Saved data entries
"""

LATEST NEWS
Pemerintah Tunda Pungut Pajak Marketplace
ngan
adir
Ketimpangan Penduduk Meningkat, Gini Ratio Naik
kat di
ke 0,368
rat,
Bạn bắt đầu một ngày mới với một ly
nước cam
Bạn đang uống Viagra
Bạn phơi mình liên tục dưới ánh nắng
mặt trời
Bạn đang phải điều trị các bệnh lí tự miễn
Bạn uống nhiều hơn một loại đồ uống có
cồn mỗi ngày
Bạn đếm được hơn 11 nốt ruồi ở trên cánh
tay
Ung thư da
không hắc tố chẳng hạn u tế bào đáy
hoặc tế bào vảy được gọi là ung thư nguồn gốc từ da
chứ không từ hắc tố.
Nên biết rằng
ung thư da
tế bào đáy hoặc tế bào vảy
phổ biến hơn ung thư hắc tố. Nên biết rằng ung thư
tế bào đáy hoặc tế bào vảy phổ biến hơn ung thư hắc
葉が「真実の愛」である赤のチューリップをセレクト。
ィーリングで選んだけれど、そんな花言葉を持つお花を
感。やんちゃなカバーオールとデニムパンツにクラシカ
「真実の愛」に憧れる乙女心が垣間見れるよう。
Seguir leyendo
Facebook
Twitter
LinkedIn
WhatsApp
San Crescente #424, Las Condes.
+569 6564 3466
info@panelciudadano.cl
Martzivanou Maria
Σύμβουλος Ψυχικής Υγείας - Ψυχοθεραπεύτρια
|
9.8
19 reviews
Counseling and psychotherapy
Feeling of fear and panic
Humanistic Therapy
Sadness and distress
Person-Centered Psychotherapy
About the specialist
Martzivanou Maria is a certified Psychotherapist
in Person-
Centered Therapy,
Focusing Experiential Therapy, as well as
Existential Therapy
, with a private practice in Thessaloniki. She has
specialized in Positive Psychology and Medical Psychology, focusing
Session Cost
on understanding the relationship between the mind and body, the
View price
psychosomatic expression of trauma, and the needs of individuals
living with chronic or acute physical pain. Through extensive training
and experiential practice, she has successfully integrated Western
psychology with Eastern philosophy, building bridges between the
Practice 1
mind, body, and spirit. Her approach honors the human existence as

"""

**INSTRUCTIONS TO FOLLOW**
Identify each line in the items above that contains the string "with", and copy those lines. Letter case must match.

**ANSWER**
, with a private practice in Thessaloniki. She has
living with chronic or acute physical pain. Through extensive training
psychology with Eastern philosophy, building bridges between the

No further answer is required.